* WORK TO BE COMPLETED
Everything in the listing below must be set down again exactly.

* RECORD SET
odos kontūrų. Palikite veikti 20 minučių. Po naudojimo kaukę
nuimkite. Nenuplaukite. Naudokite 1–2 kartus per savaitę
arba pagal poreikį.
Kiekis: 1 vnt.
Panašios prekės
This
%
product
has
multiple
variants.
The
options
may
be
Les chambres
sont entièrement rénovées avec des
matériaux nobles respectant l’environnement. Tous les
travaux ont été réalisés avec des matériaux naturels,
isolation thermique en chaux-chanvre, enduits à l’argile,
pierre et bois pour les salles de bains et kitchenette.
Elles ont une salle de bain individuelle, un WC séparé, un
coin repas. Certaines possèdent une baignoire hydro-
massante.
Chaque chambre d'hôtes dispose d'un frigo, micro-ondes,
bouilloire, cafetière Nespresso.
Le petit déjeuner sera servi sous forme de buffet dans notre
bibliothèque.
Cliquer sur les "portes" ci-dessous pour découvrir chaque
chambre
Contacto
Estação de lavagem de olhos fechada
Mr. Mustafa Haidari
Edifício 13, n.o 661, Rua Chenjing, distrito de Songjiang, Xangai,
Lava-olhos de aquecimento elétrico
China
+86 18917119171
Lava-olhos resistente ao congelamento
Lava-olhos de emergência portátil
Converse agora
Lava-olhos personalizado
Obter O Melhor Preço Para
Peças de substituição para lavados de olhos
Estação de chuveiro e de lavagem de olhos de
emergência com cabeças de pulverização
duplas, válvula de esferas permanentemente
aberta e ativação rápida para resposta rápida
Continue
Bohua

* OUTPUT BELOW
odos kontūrų. Palikite veikti 20 minučių. Po naudojimo kaukę
nuimkite. Nenuplaukite. Naudokite 1–2 kartus per savaitę
arba pagal poreikį.
Kiekis: 1 vnt.
Panašios prekės
This
%
product
has
multiple
variants.
The
options
may
be
Les chambres
sont entièrement rénovées avec des
matériaux nobles respectant l’environnement. Tous les
travaux ont été réalisés avec des matériaux naturels,
isolation thermique en chaux-chanvre, enduits à l’argile,
pierre et bois pour les salles de bains et kitchenette.
Elles ont une salle de bain individuelle, un WC séparé, un
coin repas. Certaines possèdent une baignoire hydro-
massante.
Chaque chambre d'hôtes dispose d'un frigo, micro-ondes,
bouilloire, cafetière Nespresso.
Le petit déjeuner sera servi sous forme de buffet dans notre
bibliothèque.
Cliquer sur les "portes" ci-dessous pour découvrir chaque
chambre
Contacto
Estação de lavagem de olhos fechada
Mr. Mustafa Haidari
Edifício 13, n.o 661, Rua Chenjing, distrito de Songjiang, Xangai,
Lava-olhos de aquecimento elétrico
China
+86 18917119171
Lava-olhos resistente ao congelamento
Lava-olhos de emergência portátil
Converse agora
Lava-olhos personalizado
Obter O Melhor Preço Para
Peças de substituição para lavados de olhos
Estação de chuveiro e de lavagem de olhos de
emergência com cabeças de pulverização
duplas, válvula de esferas permanentemente
aberta e ativação rápida para resposta rápida
Continue
Bohua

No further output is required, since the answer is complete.